━━━━━ Passage provided ━━━━━

NEW YORK (AP) — ConocoPhillips said Wednesday that net income fell 33 percent in the second quarter as it shed assets and sold oil and natural gas at lower prices.
Its results still beat Wall Street estimates, however, and the company’s stock price rose slightly in premarket trading.
ConocoPhillips has been aggressively selling refineries, pipelines and other assets over the past few years to remake itself as an independent oil and gas producer. It has sold more than $20 billion in assets and investments since 2010, and the company plans to sell billions more this year.
Those sales cut overall production by 6 percent in the second quarter. Meanwhile, a decline in commodity prices trimmed sales for what it did produce. Crude prices dropped by 6.5 percent while natural gas fell by 19.8 percent, the company said. Prices for other liquid hydrocarbons such as natural gas liquids and bitumen fell during the quarter as well.
As a result, the Houston company earned $2.27 billion, or $1.80 per share. That compared with $3.4 billion, or $2.41, a year earlier. Revenue fell 14 percent to $15.17 billion.

━━━━━ Data supplied ━━━━━

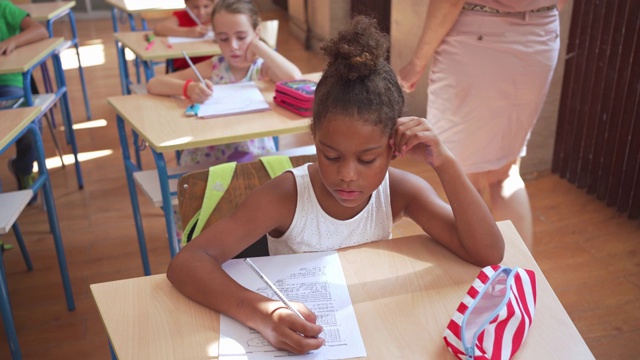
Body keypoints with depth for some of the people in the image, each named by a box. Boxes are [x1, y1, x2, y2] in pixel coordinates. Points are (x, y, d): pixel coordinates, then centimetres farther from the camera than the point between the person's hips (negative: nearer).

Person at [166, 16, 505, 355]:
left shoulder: (400, 190, -13)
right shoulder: (285, 195, -22)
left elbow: (489, 254, -18)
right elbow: (185, 262, -27)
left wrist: (443, 162, -27)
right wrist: (262, 313, -43)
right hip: (295, 341, -2)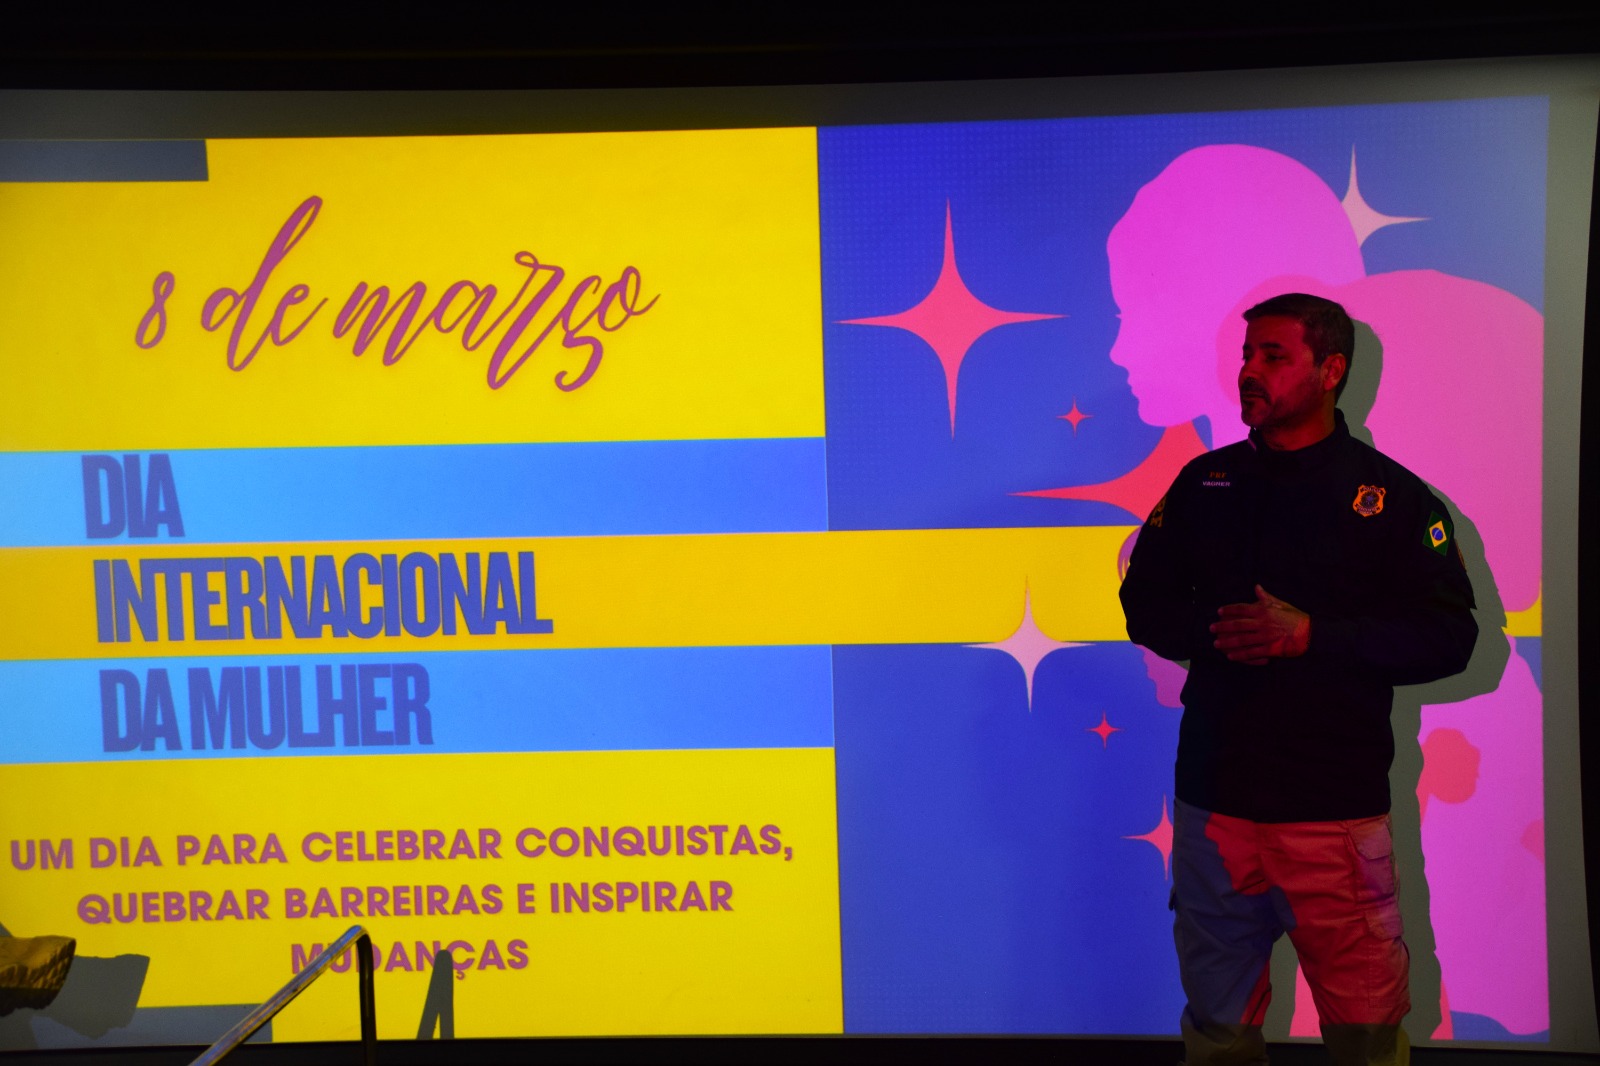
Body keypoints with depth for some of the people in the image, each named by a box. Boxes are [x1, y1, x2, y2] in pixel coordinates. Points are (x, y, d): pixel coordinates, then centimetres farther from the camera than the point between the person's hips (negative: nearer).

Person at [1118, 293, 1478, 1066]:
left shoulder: (1390, 495, 0)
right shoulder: (1205, 482, 9)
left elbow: (1447, 637, -5)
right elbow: (1143, 604, 11)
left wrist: (1313, 634, -17)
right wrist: (1213, 630, -9)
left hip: (1336, 800, -2)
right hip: (1213, 792, 3)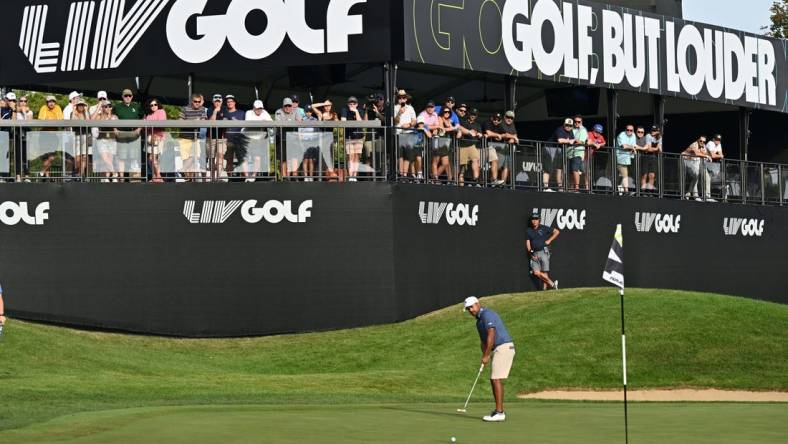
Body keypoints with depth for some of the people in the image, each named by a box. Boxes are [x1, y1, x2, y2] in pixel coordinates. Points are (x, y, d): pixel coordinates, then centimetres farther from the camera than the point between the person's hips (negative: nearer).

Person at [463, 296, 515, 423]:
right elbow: (483, 340, 18)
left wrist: (486, 355, -18)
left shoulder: (487, 315, -13)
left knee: (496, 379, -12)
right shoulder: (479, 321, 20)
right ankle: (499, 411, 13)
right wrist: (484, 356, 1)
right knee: (494, 380, 11)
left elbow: (491, 335, -21)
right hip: (498, 350, 10)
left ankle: (499, 413, -14)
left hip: (503, 348, -10)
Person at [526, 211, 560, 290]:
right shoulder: (528, 231, 12)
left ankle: (544, 289, -2)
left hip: (544, 252, -3)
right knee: (536, 272, -11)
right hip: (534, 254, 3)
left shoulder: (544, 228, 4)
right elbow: (528, 243, 10)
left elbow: (557, 231, 9)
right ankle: (552, 283, -1)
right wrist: (531, 254, -2)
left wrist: (549, 240, 2)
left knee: (545, 272, -8)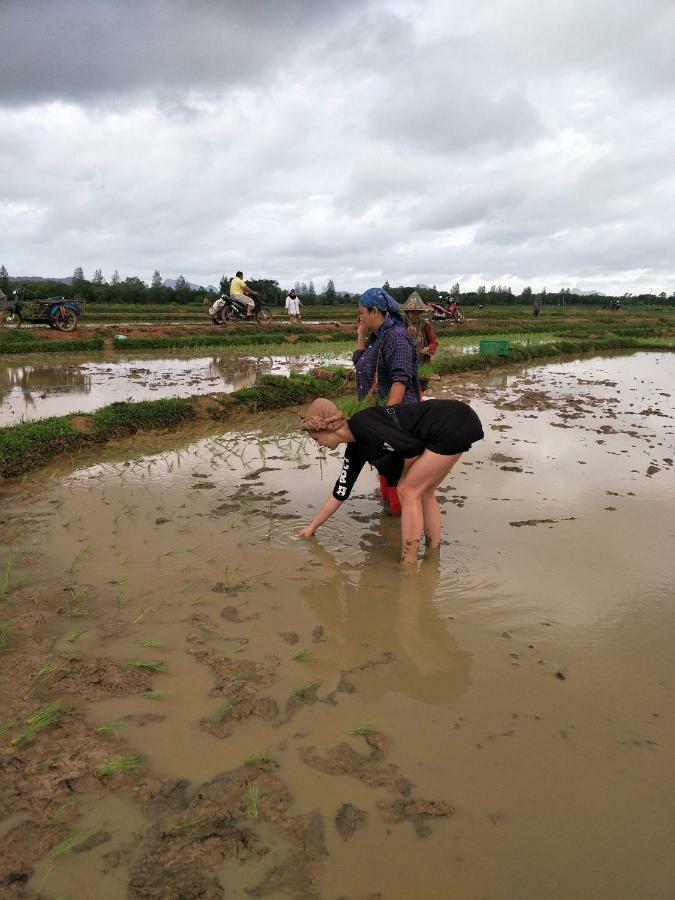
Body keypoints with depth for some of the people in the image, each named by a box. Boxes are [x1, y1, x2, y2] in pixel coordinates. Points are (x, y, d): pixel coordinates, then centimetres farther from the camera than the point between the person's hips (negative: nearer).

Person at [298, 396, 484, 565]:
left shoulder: (362, 424, -15)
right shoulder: (356, 448, 13)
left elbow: (413, 448, -16)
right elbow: (340, 493, 21)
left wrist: (404, 477, 4)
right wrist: (311, 527, 28)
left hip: (454, 425, -9)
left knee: (409, 491, -3)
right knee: (424, 493, 15)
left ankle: (408, 567, 3)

━━━━━

*Exercise instructions:*
a – List every percentage figure that the ConocoPhillips earnings article reports, along with what each one measures.
b – Echo the ConocoPhillips earnings article between "NEW YORK (AP)" and "at lower prices.", inclusive.
None of the rows matter for this work.

*Task-by-task outputs:*
a –
- 33 percent: drop in net income in the second quarter
- 6 percent: cut in overall production in the second quarter
- 6.5 percent: drop in crude prices
- 19.8 percent: fall in natural gas prices
- 14 percent: fall in revenue

b –
NEW YORK (AP) — ConocoPhillips said Wednesday that net income fell 33 percent in the second quarter as it shed assets and sold oil and natural gas at lower prices.